The single most valuable habit Bayes gives you: when a result arrives, ask “what did I believe before, and how strong is this evidence really?” rather than letting the result alone set your belief.
Common pitfalls
Section titled “Common pitfalls”- Ignoring the prior (base-rate neglect). The headline error, and the reason a 99%-accurate test can be 50% right. The prior is part of the formula; skipping it overstates the posterior, often massively.
- Confusing the likelihood with the posterior. P(evidence given hypothesis) is not P(hypothesis given evidence). Bayes exists precisely to convert the first into the second; treating them as equal is the previous lesson’s flipped-bar error.
- Forgetting the false positives in P(E). The denominator must include evidence from the alternatives (the healthy people who test positive). Leaving them out inflates the posterior.

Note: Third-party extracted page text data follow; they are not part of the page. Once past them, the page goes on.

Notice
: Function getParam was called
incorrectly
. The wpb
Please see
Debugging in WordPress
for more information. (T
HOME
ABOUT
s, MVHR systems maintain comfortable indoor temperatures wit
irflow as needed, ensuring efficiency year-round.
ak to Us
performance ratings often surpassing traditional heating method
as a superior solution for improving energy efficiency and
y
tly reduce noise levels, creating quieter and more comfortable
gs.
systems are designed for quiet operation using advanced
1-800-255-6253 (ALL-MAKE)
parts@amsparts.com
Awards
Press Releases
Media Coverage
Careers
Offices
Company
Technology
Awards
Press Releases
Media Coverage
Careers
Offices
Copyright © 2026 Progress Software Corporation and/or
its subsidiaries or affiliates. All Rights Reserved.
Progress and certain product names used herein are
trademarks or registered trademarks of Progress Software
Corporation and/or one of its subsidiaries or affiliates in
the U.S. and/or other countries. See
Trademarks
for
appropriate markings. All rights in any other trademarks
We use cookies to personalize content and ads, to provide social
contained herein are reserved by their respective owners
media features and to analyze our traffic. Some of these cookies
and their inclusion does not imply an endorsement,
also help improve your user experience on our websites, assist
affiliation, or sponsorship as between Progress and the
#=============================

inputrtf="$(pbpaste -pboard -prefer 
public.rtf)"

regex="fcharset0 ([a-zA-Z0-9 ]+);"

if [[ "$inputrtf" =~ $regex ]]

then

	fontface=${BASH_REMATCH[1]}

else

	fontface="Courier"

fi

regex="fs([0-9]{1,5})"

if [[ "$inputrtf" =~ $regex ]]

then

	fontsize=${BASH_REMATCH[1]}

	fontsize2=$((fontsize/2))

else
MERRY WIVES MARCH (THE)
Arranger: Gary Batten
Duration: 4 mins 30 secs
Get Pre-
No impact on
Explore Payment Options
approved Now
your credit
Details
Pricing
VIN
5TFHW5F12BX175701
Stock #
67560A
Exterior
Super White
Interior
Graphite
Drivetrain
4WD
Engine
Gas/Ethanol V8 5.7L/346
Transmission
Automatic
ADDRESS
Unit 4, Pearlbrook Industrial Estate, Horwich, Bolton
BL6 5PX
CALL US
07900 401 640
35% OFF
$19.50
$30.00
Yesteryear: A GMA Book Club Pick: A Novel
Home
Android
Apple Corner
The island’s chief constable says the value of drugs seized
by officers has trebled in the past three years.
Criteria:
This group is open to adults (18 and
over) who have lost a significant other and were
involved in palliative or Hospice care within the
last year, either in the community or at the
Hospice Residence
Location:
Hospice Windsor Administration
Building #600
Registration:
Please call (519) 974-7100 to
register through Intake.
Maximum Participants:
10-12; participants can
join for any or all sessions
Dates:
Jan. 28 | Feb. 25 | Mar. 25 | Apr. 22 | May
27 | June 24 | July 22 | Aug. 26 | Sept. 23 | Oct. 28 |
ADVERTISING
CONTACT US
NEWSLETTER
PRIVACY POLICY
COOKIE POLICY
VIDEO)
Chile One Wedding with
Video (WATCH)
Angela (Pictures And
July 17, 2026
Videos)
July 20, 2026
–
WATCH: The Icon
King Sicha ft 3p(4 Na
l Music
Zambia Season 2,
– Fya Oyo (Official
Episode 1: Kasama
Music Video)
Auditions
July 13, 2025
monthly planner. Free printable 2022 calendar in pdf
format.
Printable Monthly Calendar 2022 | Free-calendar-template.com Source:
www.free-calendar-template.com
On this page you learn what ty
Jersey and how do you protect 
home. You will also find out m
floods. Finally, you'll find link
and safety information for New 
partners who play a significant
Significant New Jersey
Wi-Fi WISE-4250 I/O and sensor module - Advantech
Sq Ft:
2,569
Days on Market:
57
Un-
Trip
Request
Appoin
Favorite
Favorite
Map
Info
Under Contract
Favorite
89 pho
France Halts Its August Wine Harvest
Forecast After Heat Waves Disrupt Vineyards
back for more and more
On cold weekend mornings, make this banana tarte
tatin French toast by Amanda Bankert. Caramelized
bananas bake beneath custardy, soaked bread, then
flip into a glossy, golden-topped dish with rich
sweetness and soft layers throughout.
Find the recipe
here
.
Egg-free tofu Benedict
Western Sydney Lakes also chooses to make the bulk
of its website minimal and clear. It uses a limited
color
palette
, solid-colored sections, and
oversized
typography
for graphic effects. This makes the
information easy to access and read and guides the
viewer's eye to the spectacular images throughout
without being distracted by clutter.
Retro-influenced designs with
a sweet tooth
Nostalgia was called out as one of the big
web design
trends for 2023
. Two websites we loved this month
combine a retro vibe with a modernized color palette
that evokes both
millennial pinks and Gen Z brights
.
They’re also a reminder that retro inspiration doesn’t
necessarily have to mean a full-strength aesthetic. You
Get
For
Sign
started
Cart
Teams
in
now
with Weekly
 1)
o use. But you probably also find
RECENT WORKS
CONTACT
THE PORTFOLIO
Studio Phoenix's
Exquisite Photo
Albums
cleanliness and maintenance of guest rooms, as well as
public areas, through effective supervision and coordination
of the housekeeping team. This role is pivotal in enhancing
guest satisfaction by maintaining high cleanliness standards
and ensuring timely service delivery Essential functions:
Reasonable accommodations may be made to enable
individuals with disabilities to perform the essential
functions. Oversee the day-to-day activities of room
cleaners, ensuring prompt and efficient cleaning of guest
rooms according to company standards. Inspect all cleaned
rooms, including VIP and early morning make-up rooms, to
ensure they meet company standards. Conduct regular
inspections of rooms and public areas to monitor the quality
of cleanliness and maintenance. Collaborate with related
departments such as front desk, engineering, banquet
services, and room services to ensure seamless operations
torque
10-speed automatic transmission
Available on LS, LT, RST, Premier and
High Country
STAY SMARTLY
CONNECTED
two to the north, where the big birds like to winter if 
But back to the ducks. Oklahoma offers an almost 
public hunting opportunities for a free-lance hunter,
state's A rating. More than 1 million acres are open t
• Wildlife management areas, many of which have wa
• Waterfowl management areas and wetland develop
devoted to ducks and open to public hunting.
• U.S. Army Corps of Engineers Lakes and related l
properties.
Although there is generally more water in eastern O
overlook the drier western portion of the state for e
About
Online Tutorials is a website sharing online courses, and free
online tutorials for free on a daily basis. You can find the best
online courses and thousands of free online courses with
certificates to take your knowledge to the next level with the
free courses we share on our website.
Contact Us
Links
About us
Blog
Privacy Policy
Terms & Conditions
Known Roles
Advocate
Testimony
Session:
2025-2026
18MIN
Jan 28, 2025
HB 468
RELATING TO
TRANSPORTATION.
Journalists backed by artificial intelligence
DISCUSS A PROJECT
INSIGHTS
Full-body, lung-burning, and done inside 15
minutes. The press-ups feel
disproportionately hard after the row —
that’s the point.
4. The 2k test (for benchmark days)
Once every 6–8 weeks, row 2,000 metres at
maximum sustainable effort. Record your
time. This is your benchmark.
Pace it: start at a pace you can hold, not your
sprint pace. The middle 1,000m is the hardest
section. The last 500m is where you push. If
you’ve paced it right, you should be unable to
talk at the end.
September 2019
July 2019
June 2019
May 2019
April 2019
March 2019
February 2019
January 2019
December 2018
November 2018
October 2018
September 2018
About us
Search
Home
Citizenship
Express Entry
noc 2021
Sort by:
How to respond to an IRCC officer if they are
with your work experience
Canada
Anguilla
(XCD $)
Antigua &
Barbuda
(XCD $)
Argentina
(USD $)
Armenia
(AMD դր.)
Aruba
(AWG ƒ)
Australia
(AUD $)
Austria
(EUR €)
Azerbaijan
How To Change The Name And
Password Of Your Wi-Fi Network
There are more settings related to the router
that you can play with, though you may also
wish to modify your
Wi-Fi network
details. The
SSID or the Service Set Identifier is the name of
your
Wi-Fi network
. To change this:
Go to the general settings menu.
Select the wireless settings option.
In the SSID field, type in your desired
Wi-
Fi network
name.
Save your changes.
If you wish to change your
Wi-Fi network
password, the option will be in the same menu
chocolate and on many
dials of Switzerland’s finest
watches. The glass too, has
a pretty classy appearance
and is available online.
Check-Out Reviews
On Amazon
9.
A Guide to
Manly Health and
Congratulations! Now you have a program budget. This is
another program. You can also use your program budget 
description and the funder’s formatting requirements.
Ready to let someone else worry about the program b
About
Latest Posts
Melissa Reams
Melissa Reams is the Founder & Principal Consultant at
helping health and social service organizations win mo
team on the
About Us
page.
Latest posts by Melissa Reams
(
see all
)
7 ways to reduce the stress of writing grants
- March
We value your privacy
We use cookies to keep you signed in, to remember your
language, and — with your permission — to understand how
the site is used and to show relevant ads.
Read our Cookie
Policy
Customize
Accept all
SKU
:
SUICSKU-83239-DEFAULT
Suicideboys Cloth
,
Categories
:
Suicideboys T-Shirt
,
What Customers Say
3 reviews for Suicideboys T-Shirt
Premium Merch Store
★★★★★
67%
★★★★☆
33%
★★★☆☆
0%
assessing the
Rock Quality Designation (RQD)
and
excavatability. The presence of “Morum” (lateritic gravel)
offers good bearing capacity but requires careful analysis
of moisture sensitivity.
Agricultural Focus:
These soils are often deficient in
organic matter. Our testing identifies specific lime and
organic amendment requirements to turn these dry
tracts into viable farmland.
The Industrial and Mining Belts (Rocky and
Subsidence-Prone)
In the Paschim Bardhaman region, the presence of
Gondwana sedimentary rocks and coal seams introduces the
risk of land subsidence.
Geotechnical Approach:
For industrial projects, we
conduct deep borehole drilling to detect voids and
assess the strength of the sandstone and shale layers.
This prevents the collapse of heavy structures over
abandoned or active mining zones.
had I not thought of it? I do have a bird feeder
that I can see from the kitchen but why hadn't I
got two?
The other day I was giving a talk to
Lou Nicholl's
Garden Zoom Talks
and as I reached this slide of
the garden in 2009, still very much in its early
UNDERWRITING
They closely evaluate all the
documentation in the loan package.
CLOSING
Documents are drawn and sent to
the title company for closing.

- Expecting certainty from one piece of evidence. A single positive rarely settles the question when the base rate is low; it takes accumulating evidence (the second test) to reach high confidence.
What you should remember
Section titled “What you should remember”- Bayes’ theorem converts P(evidence given hypothesis) into P(hypothesis given evidence): posterior = (likelihood x prior) / evidence. It is how to update a belief correctly when new information arrives.
- The four parts are the prior (the base rate beforehand), the likelihood (how well the evidence fits), the evidence (its total probability, including false positives), and the posterior (the updated belief).
- Natural frequencies (counting a concrete population) give the same answer as the formula and are usually more intuitive; lesson 1’s 50% falls straight out of either.
- Today’s posterior is tomorrow’s prior: evidence accumulates, and two independent positive tests can move a 1% base rate to 50% to 99%.
- In AI, Bayes underlies spam filtering, the discipline of combining a detector’s output with the base rate, and the mindset of updating beliefs as data arrives; ignoring the prior is base-rate neglect.